Rev. Catharine Is Currently
On Medical Leave

This Feeling We’re Feeling Is Grief

This Feeling We’re Feeling Is Grief

Do you need more emotional and spiritual support in these days? Please contact me at magic@thewayoftheriver.com to see whether working together seems like it might help. I want to be there for you. 

My dears –  

I had an edition of Reflections half-written – and promised to those of you on the Facebook Community Group – about the deadly allure of productivity. And maybe I’ll write about that next week. After all, the refrain I keep hearing after I ask how people are, “Well, I’m not being very productive, but…” is disturbing me. 

But that is not what is with me today. Today I am watching my garden wake up, as I have been for the last few weeks, perhaps even more attentive than I would have been a year ago, because today, like every day this month, I will be staying home. Today I am writing about what is settling over the planet, and certainly over the United States residents I know: grief.  

I first recognized it when I realized a set of familiar feelings and sensations. I was moving through molasses. The fog in my head made thinking hard. Everything felt overwhelming. I wasn’t able to get work done in the ways I wanted to.  

And honestly, not much of that has gone away. I’m feeling much better than I was before the active mental health crisis I was in passed, but I’m still noticing those other feelings. And I’ve remembered the last time I felt them, which was when my father died.  

I was blessed to spend the day my father died with my family, gathered around his body, spending time in tears and conversation, doing a fair amount of drinking, and going through the motions of a day. I remember so clearly when Julie’s and my nephew, Sacha, started crying and squirming on my brother’s lap because he’d never, in all his wise three years, seen his father burst into tears.  

We went to lunch. We picked at the food we ordered. Julie, the grounded, clear-headed, helpful daughter- and sister-in-law, took Sacha outside when he got antsy. And the rest of us continued to sink into what we new was a deep grief.  

The grief would stay with us. It’s still with us sometimes in little moments, here and there, but it was its most powerful that day. At his memorial service, I read “In Blackwater Woods,” with its wrenching last lines, “To live in this world, / you must be to do three things. / To love what is mortal, / to hold it against your bones knowing / your own life depends on it, / and when the time comes to let it go, / to let it go.” But even the grief of that day—even reading those lines with a voice broken by tears, surrounded by colleagues, friends, and relatives—didn’t hold a candle to that first day, that day of his death. 

Some of us have already felt the most pointed talons of COVID-19 grasp our hearts; some of us have already had someone die from it. The mother-in-law of a dear friend of mine has died. Her family cannot have a funeral. They cannot gather in the comfort of the arms of the outward rings of friends and family. 

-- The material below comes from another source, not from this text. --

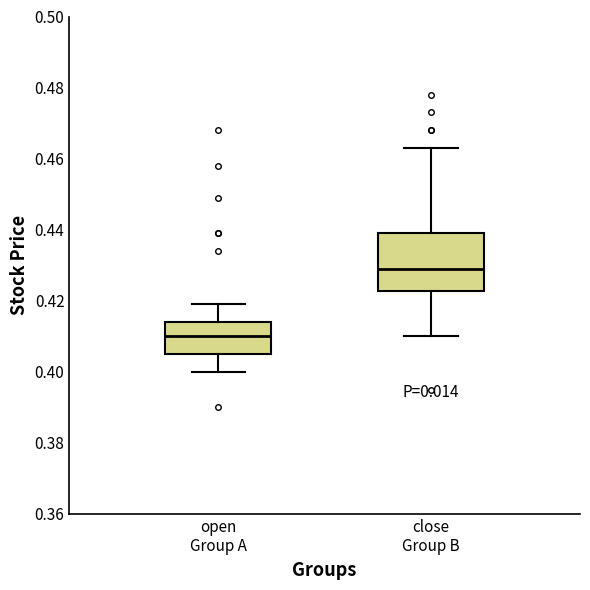

Where does the upper whisker of the box for open Group A end on the y-axis? The values are not printed on the chart, so give them approximately, as read against the axis.

0.420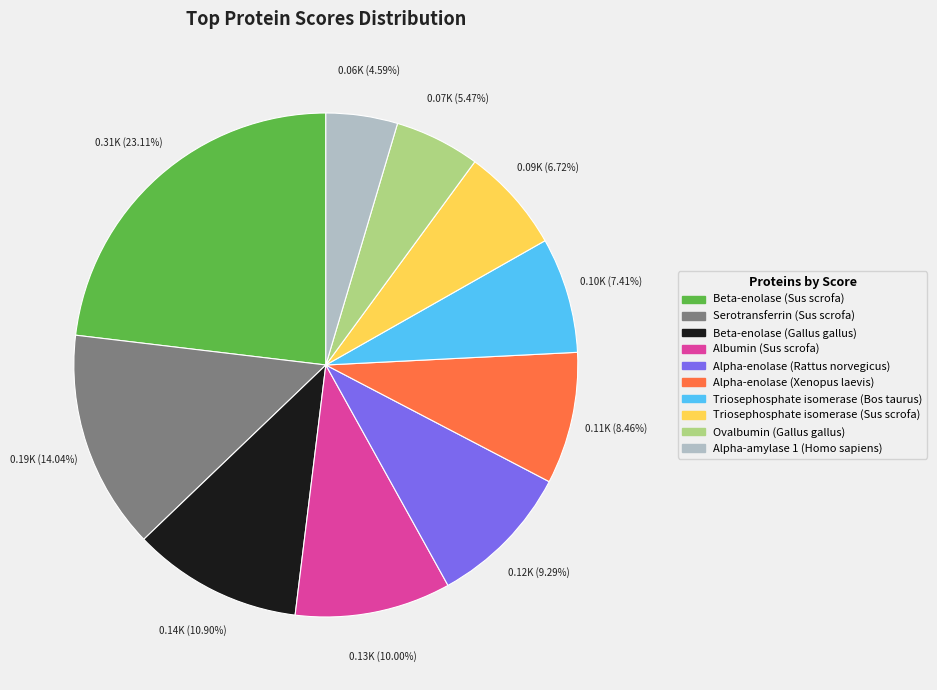

To the nearest percent, what is the combined percentage of Triosephosphate isomerase (Sus scrofa) and Alpha-enolase (Rattus norvegicus)?

16%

Three friends of mine have had it and recovered.  

And we, our whole culture—I suspect, the whole world—are moving through grief. And nothing is going to stop it or its phases of denial, “This can’t be happening,” bargaining, “If I just do these things I won’t have to feel this terrible feeling,” anger, “God DAMN it, why is this happening,” and acceptance, “This is happening and will be happening for some time to come.” We will pass through these times in variations of these conditions for some time, spinning through them in chaotic order, with seemingly no reason for being in one place once and another place later on. We don’t stop at acceptance. After all, I still have my, “If only I had…” about the loss of my father, ten years after his own deaths. They come and go. But they come.  

So we move through the molasses. We do our best to think clearly. We feel the paralysis. We are rational and make plans, stay home, spray surfaces, wash our hands, wash our hands some more. And some of us cry and find ourselves crying again. Crying with fear. Crying with anger. Crying with loss. 

These are the conditions of grief, my friends. And there is, as my friends and comrades, Revs. Tracy Springberry and Matthew Cockrum remind us, “The price of a good life is to feel it.” 

There’s nothing for it, friends. We just have to feel it. Feel it and try to make what we can of it. There doesn’t have to be a silver lining to this mess we find ourselves in. We don’t have to make meaning of it, not now, and maybe not ever. 

I love you, and I am grieving with you.